My associations of butterflies with death have always fascinated me. Here is a creature that is so unlike any other and which before my childhood friend was lost to me, was amazing for completely alternative reasons. Womankind magazine’s launching issue, Searching for Your Future Self, challenged my established discomforts with this innocent insect in a variety of ways. Firstly, the cover design by Tsevis Charis is a portrait of a woman made up of thousands of colourful butterflies somehow collaged perfectly to inform the contours of a face. I wanted this magazine, I knew right away that I wanted it but of course picked up the second edition properly and only held the first between index and thumb by the corner as though it might rear up and sting me.
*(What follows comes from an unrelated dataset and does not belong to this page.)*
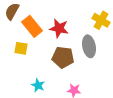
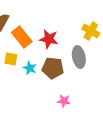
cyan star: (38, 85) -> (30, 68), moved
After two years of university and a personal awakening attributed by new expansive knowledge and the associative questioning of my place and future in this world and indeed the Australian arts industry, have prepared me well for this magazine. I decided to suck it up. I would read the launching edition and reward myself with the second later, once I had read the first from front to back. I am half way through and compelled to write already. I felt it build and build and could not hold back any longer once I had read DBC Pierre’s article ‘Kismet’. In this article Pierre goes there, he unashamedly writes about a project with photographer Tobias Wenzel which situates writers at cemetery’s and in Pierre’s case, halfway inside a dug-out grave. The placement of this article within this butterfly themed magazine edition was just too potent to ignore as was his Mexican upbringing outlining the inherent fascination with death and oftentimes superstition and his thesis idea of Kismet, chance and coincidence.
My recent experiences of Kismet almost always involve reading. Chris Kraus, ‘I love dick’ (1997), Maura Reilly selected texts and I suspect Simone de Beauvoir, ‘The Second Sex’ (on order). So, ‘Searching for your future self’ is really well timed as indeed is Womankind magazine for this thirty something year old woman. Learning that intellect is the most attractive gift one can cultivate for herself and that it is not impossible to consider an affiliation with butterfly’s from a transformation perspective.